Archbishop José Domingo Ulloa of Panama said at a Rome press conference that the migration issue would be central at WYD. And besides focusing on young people, the archbishop said the event would put particular emphasis on Pope Francis’s environmental encyclical Laudato Si and Church doctrine.

Ulloa said the issue of the role of women in the Church would also be significant at WYD, because “one cannot conceive a church, surely the one in Latin America and especially the one in Central America, that is not kept together by women.”

“For us the emphasis will be on the role of women,” he said of the forthcoming international gathering for Catholic young people, which will be a “great opportunity to bring forward all the good that women have done through history.”

As a special symbol representing the role of women in the Church, the Crux report said, the first Pilgrim Statue of Our Lady of Fatima, normally enthroned in the Basilica of Our Lady of the Rosary in Fatima, Portugal, will be displayed at WYD January 22 to 27, the first time the statue will leave the country.

World Youth Day Panama follows by some three months the controversial “Synod on Young People, the Faith and Vocational Discernment” in Rome.

The Youth Synod, called with the expressed purpose of addressing challenges faced by young people and assisting in their vocational discernment, ended after some dubious processes, with Catholic principles on sexuality and the Church’s governance and apostolic nature potentially at risk for questionable reinterpretation.

Sections in the final Synod document on sexuality, “synodality,” and the role of women in the Church, along with the document’s deference to its working document (Instrumentum laboris) met with pushback from some Synod fathers but still passed with the required two-thirds majority.

Language in the final document calling for the “presence of women in ecclesial bodies at all levels” – and that their participation be included in “ecclesial decision-making processes” – raised a red flag pertaining to the ongoing campaign by some for women “priests.”

World Youth Day was created in 1985 by Pope John Paul II as a commitment to youth and young adults by the Church, and for young people to gather for prayer, Mass, and to celebrate the Catholic faith.

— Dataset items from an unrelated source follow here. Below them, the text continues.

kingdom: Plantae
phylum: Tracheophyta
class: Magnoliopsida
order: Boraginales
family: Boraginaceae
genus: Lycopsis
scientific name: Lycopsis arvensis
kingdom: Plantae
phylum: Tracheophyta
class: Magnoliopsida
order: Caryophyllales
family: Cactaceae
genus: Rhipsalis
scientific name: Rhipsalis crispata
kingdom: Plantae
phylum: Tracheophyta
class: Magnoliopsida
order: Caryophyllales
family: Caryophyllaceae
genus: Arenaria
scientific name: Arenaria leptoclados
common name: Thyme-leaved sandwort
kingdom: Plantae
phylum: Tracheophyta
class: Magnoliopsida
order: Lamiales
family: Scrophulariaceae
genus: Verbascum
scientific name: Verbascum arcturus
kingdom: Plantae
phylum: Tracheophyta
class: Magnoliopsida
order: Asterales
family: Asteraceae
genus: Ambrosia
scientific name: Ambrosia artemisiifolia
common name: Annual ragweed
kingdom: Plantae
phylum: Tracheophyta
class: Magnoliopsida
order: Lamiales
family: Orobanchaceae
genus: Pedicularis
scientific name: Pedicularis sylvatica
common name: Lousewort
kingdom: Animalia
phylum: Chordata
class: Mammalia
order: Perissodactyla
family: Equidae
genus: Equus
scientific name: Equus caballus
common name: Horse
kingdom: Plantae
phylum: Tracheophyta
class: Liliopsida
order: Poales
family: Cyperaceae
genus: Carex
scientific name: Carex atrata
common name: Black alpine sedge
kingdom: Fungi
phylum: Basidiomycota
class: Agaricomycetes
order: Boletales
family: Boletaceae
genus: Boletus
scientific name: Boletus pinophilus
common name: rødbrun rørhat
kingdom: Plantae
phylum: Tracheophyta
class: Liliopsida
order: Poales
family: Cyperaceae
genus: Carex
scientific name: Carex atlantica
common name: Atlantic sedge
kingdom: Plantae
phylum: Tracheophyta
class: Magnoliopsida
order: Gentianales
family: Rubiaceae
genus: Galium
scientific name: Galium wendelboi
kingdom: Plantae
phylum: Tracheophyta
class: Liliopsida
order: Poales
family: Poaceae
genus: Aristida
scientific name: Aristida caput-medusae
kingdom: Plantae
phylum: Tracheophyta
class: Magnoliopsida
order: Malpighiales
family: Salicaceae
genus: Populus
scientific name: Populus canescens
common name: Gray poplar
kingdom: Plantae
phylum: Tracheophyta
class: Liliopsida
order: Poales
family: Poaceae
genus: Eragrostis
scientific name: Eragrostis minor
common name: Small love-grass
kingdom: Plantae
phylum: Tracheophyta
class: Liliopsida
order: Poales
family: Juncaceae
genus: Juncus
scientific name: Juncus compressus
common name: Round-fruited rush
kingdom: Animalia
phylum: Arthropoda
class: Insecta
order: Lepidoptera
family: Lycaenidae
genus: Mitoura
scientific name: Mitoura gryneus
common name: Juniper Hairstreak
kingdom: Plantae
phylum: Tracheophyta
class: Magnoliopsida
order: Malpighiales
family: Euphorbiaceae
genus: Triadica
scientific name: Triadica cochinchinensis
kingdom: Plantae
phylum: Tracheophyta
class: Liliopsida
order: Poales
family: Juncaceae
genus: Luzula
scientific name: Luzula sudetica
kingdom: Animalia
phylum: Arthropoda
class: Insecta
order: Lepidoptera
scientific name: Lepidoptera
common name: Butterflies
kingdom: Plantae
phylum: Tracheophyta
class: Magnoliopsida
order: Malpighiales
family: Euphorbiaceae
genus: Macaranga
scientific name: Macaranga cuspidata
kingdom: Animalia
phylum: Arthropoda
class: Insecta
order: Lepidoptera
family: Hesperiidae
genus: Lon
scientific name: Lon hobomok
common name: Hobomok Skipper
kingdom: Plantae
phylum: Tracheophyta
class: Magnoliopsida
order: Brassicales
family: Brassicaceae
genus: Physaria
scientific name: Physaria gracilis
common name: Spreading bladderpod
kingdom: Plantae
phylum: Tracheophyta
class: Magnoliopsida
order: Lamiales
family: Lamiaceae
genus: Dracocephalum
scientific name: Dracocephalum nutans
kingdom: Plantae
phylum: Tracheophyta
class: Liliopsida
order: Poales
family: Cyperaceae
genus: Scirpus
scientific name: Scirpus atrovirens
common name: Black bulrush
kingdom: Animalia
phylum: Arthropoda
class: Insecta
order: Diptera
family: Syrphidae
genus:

Being a significant gathering of youth has made it the target at times for promulgation of problematic beliefs and principles in regard to sexuality.

This year’s event focusing on the role of women in the Church amid the outcome of the controversial Youth Synod raises again signals of a possible female diaconate.

The push for women deacons is largely regarded as a Trojan horse or side-door opening for women’s “ordination” to the priesthood – not possible as the Church’s divine constitution as given by Christ holds that the Church can confer priestly ordination only on men.

The pope agreed in 2016 to establish a commission to study the role of deaconesses in the early Church after a group of women religious questioned what prevents the Catholic Church from allowing women as permanent deacons.

Pope St. John Paul II, in his apostolic letter Ordinatio Sacerdotalis, wrote that “the Church has no authority whatsoever to confer priestly ordination on women and that this judgment is to be definitively held by all the Church's faithful.”

Because, as the Catechism of the Catholic Church states (CCC 1577), “Only a baptized man validly receives sacred ordination.” The diaconate is included in the sacrament of holy orders, so only men can be ordained deacons. Debate continues over whether deaconesses in the early Church were in any fashion “ordained.”

Austrian Cardinal Christoph Schönborn, a close associate of Pope Francis, has added to speculation about the female diaconate, having expressed hope he might one day “also ordain women to the diaconate.” 

More than 47,000 young people from 155 countries have registered to attend WYD, according to organizers, with another 168,000 in the application process.